We should harness the information from these activities and increase resources for developing vaccines and therapies for emerging disease. And WHO should spearhead developing a global framework to equitably distribute these medical tools, so that if there is an outbreak, scarce vaccines and medicines go first to individuals and countries that most need them, rather than to those that can most afford them. We should accelerate research on the so-called universal influenza vaccine that, by targeting a stable part of the virus, could be effective against novel strains.
Along with One Health and health systems, we would invest more in social measures. As would come in part from community health workforces that the FCGH would support, building trust in health systems and health workers, is critical. What sort of “social vaccination” might be possible? These could be communication and education measures that anthropologists, communications experts, community leaders, educators, and health workers might design so that communities understand nature and threats of infectious diseases and – though the specifics will vary – the types of measures people might need to take, disruptions to their ordinary habits, to protect themselves, their families, and their communities. Are there ways to develop culturally sensitive responses before outbreaks occur?
One could even imagine reforms of the IHR themselves, unlikely though this might be. The IHR could be amended to expand their required core capacities to the types of actions in the prevention component of the Global Health Security Agenda. These could include actions linked to WHO’s global action plan on antimicrobial resistance and include, for instance, passing and enforcing laws on severely curtailing the use of antibiotics in animals, educating the public and health workers on the proper use of antibiotics, and to monitoring their use. Core prevention capacities could include establishing research programs and surveillance systems for zoonotic diseases and regulations to minimize the risk of their spread to people. And in a show of both global solidarity and enlightened self-interest, the IHR should incorporate a clear financing framework, including responsibility for wealthier countries to provide any necessary assistance to help fund these measures.
Given the challenge it would be to amend the IHR, more realistically, a global conference on global health security could convene to devise an action plan, with committed resources, to enable all countries to achieve not only current IHR-required core capacities, but also the types of capacities described above.

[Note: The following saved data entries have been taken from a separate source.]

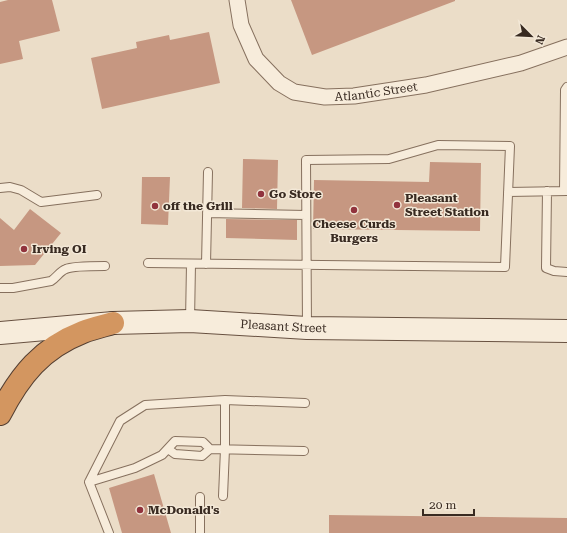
<svg xmlns="http://www.w3.org/2000/svg" width="567" height="533" font-family="'Roboto Serif',serif">
	<style>
		.building { fill: #c69781 }
		.lines { fill: none; stroke-linecap: round; stroke-linejoin: round }
		.lane-casing { stroke: #86705e; stroke-width: 10 }
		.street-casing { stroke: #86705e; stroke-width: 17 }
		.secondary-casing { stroke: #685141; stroke-width: 24 }
		.highway-casing { stroke: #543f32; stroke-width: 24 }
		.lane { stroke: #f7ecdb; stroke-width: 8 }
		.street { stroke: #f7ecdb; stroke-width: 15 }
		.secondary { stroke: #f7ecdb; stroke-width: 22 }
		.highway { stroke: #d39660; stroke-width: 22 }
		.poi-dot { fill: #91333d; stroke: #f3e8d7; stroke-width: 1.5 }
		.labels { text-anchor: middle; dominant-baseline: central; stroke-width: 3; stroke-linejoin: round; paint-order: stroke }
		.street-label { font-size: 12px; fill: #382a21; stroke: #f3e8d7 }
		.poi-label { font-size: 12px; font-weight: bold; fill: #382a21; stroke: #f3e8d7; text-anchor: start }
	</style>
	<rect width="100%" height="100%" fill="#ebddc8"/>
	<path class="building" d="M8,0H52L60,31L19,41L23,59L0,64V2Z
		M291,0H455V1L312,55Z
		M209,32L220,83L102,109L91,58L137,48L136,42L169,35L170,40Z
		M243,159L278,160L277,209L242,208Z
		M430,162L481,163L480,231L313,229L314,180L429,182Z
		M142,177H170L168,225L141,224Z
		M30,209L61,233L35,265L0,266V218L14,230Z
		M226,219L297,220V240L226,238Z
		M154,474L171,533H122L109,488Z
		M329,515L567,518V533H329Z"/>
	<g class="lines">
		<defs>
			<path id="lane" d="M0,188L10,187L21,190L41,202L97,195
				M547,191L546,268L554,271L567,272
				M564,191L565,90L567,87
				M508,192L567,191
				M207,213L306,215
				M148,263C267,265 386,266 505,267L510,146L438,145L389,159L306,160L307,327
				M206,264L208,172
				M0,288H13L51,281C57,277 60,271 66,269C72,266 97,266 105,266
				M190,321L191,264
				M168,449L175,454L202,456L210,449L304,451
				M89,482L135,468L162,455L175,441L203,442L210,449
				M223,496L225,449V400
				M200,497V533
				M109,533L89,482L120,421L145,405L225,400L305,403"/>
			<g id="street">
				<path id="s1" d="M237,0L241,25L256,59L279,83L294,92L325,97L354,96L426,85L521,63L567,47"/>
			</g>
			<g id="secondary">
				<path id="s2" d="M0,333L113,323L190,321L307,328L567,331"/>
			</g>
			<path id="highway" d="M0,414C20,375 42,348 83,332C93,328 103,326 113,323"/>
		</defs>
		<use href="#lane" class="lane-casing"/>
		<use href="#street" class="street-casing"/>
		<use href="#secondary" class="secondary-casing"/>
		<use href="#highway" class="highway-casing"/>
		<use href="#lane" class="lane"/>
		<use href="#street" class="street"/>
		<use href="#secondary" class="secondary"/>
		<use href="#highway" class="highway"/>
	</g>
	<g class="poi-dot">
		<circle cx="261" cy="194" r="4"/>
		<circle cx="397" cy="205" r="4"/>
		<circle cx="155" cy="206" r="4"/>
		<circle cx="354" cy="210" r="4"/>
		<circle cx="24" cy="249" r="4"/>
		<circle cx="140" cy="510" r="4"/>
	</g>
	<g class="labels">
		<g class="street-label">
			<text stroke="none"><textPath href="#s1" startOffset="196">Atlantic Street</textPath></text>
			<text stroke="none"><textPath href="#s2" startOffset="284">Pleasant Street</textPath></text>
		</g>
		<g class="poi-label">
			<text x="269" y="194">Go Store</text>
			<text x="405" y="198">Pleasant<tspan x="405" dy="14">Street Station</tspan></text>
			<text x="163" y="206">off the Grill</text>
			<text x="354" y="224" text-anchor="middle">Cheese Curds<tspan x="354" dy="14">Burgers</tspan></text>
			<text x="32" y="249">Irving OI</text>
			<text x="148" y="510">McDonald's</text>
		</g>
	</g>
	<g transform="translate(531 36) rotate(114)" stroke="#f3e8d7" stroke-width="3" paint-order="stroke">
	<path d="M0-3L7 15L0 10L-7 15Z" fill="#382a21"/>
	<text y="-6" font-size="11" font-weight="bold" text-anchor="middle" fill="#382a21">N</text>
	</g>
	<path d="M423 509v6h51v-6" fill="none" stroke="#382a21" stroke-width="2"/>
	<text x="429" y="509" font-size="12" fill="#382a21" stroke="#f3e8d7" stroke-width="3" paint-order="stroke">20 m</text>
</svg>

WHO reforms have focused on several discrete measures to enhance global health security, like the contingency fund and global health emergency workforce – and, critically for prevention, antibiotic resistance. These are necessary. But let us expand our focus to a still greater expanse of measures, such as those above and doubtless more, that will minimize the risk of disease outbreaks in the first place, and help ensure that we have the countermeasures – from the biological and medical to the community and social – at the ready.